La violencia contra los representantes de la prensa es un indicador de la salud democrática de la sociedad. Cuando un periodista es violentado, el victimario no se limita a lesionar a una persona, también lastima el derecho de la ciudadanía a conocer aquello que alguien pretendía ocultar.
El asesinato de Francisco Alejandro Leyva Aguilar se suma a una cadena de agresiones que mantiene a México bajo observación internacional. Con este crimen, el país acumula, al menos, siete periodistas asesinados durante lo que va de este 2026, según el seguimiento de diversas organizaciones que defienden la libertad de prensa.
La organización Artículo 19 sostiene un registro permanente de comunicadores asesinados con relación a su labor informativa. Su base documental permite advertir que, el problema no pertenece a un sólo gobierno, ni responde a una coyuntura específica; se trata de una violencia persistente que atraviesa administraciones federales, estatales y municipales; incluso en el ámbito privado.
El panorama tampoco mejora cuando se observa desde el exterior. Reporteros Sin Fronteras (RSF) ubica a México entre los países más peligrosos del mundo para ejercer el periodismo y uno de los más letales fuera de escenarios formales de guerra. El deterioro no sólo responde a los asesinatos, también influyen las amenazas, acoso judicial, censura, vigilancia y captura del espacio público por organizaciones criminales y agentes del Estado.
El Comité para la Protección de los Periodistas (CPJ) y Amnistía Internacional han coincidido en otro diagnóstico, “la impunidad constituye el principal incentivo para la repetición de estos crímenes. Cuando los responsables no enfrentan consecuencias, el mensaje resulta devastador para cualquier reportero que investiga corrupción, crimen organizado o abuso de poder”.
Por otro lado, la Organización de las Naciones Unidas para la Educación, la Ciencia y la Cultura (Unesco) ha documentado durante años que cerca del 85% de los asesinatos de periodistas en el mundo permanecen impunes. Esa cifra explica por qué la violencia contra la prensa no sólo representa un problema de seguridad pública, sino un desafío para el Estado de derecho y la democracia de cualquier país.

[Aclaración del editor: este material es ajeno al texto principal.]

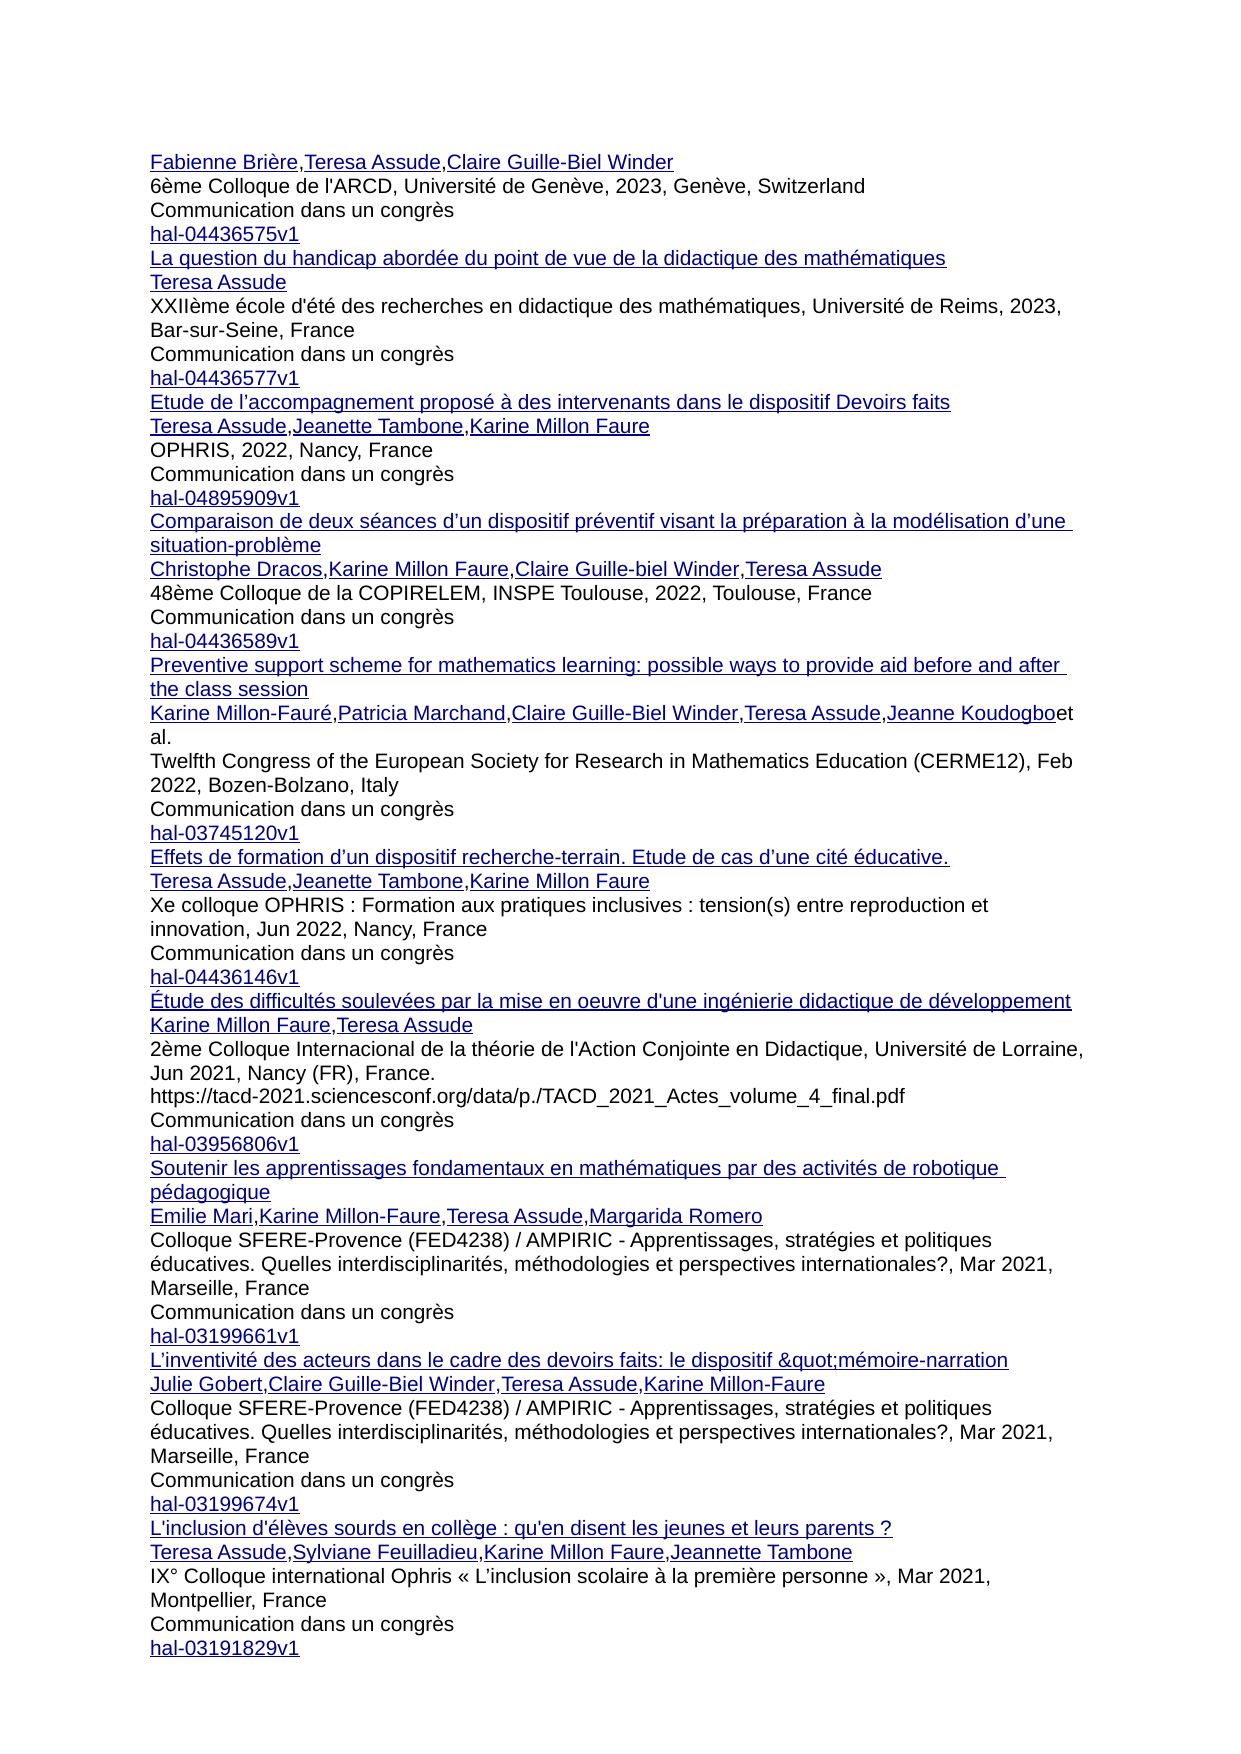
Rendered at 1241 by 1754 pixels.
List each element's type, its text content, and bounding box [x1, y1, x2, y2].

México comparte esa preocupación con naciones donde informar implica un riesgo cotidiano y sistemático. En los últimos años, nombres como Gaza, Ucrania, Sudán, Haití, Colombia o México aparecen con frecuencia en los informes internacionales sobre periodistas asesinados. La diferencia es que México no vive una guerra declarada y, aun así, figura de manera recurrente entre las naciones más peligrosas para informar.
En este sentido, el asesinato del colega Francisco Alejandro Leyva Aguilar también recuerda que el periodismo local enfrenta el mayor nivel de vulnerabilidad. Lejos de las grandes redacciones nacionales, cientos de comunicadores trabajan con recursos limitados, sin esquemas efectivos de protección y bajo la presión simultánea de grupos criminales y autoridades locales. En muchas regiones, informar dejó de ser únicamente una profesión para convertirse en un acto de resistencia.
Basta recordar que, en la víspera la Fiscalía General del Estado de Veracruz solicitó el desafuero del presidente municipal de Ixhuatlán del Sureste, Raúl González Martínez, al atribuirle presuntamente la autoría intelectual del secuestro y posterior asesinato de la periodista Roxana Berenice Guzmán Ramírez. La investigación ministerial sostiene que el caso involucró a policías municipales y coloca, una vez más, a un servidor público bajo sospecha de utilizar las instituciones para silenciar una voz crítica.
Gabriel García Márquez solía decir que “la ética debe acompañar siempre al periodismo como el zumbido al moscardón”. Javier Darío Restrepo convirtió esa idea en un manual para generaciones de periodistas. Francisco Alejandro Leyva eligió ese mismo nombre para su columna. La coincidencia hoy adquiere un significado muy doloroso, asesinar a periodistas no busca silenciar una voz, pretende intimidar a todas las demás.